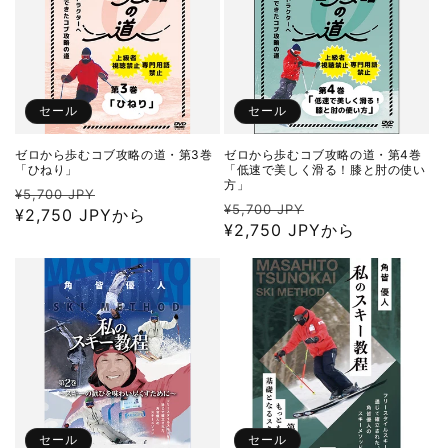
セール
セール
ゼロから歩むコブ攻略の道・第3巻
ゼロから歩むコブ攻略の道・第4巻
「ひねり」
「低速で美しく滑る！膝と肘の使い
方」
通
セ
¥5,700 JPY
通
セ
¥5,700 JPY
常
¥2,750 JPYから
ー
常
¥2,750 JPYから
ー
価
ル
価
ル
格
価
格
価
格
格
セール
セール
● ● ●
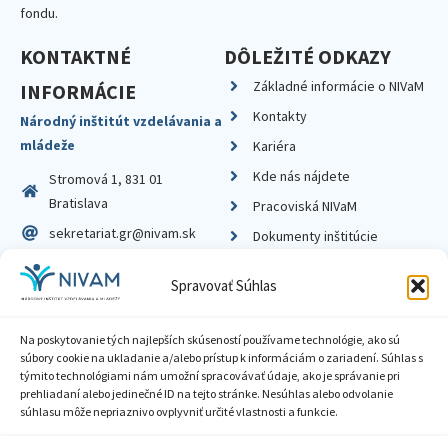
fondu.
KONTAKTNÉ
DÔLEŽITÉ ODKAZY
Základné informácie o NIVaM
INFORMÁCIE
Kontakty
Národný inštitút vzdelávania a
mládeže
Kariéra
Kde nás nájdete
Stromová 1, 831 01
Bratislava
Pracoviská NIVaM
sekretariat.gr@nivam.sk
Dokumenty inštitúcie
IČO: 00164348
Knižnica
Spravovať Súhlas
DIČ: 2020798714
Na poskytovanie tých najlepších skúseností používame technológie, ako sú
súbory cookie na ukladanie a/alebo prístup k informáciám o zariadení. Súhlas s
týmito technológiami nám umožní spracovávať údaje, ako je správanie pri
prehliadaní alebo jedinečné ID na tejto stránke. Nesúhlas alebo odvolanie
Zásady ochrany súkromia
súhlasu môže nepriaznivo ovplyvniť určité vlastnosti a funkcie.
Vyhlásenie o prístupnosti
● ● ●
*PROBLEM STATEMENT*
Of the entries above, transcribe exactly those lines that fall between the line containing "Dokumenty inštitúcie" and the line containing "Vyhlásenie o prístupnosti", together with those two lines.

*ANSWER TO THIS PROBLEM*
Dokumenty inštitúcie
IČO: 00164348
Knižnica
Spravovať Súhlas
DIČ: 2020798714
Na poskytovanie tých najlepších skúseností používame technológie, ako sú
súbory cookie na ukladanie a/alebo prístup k informáciám o zariadení. Súhlas s
týmito technológiami nám umožní spracovávať údaje, ako je správanie pri
prehliadaní alebo jedinečné ID na tejto stránke. Nesúhlas alebo odvolanie
Zásady ochrany súkromia
súhlasu môže nepriaznivo ovplyvniť určité vlastnosti a funkcie.
Vyhlásenie o prístupnosti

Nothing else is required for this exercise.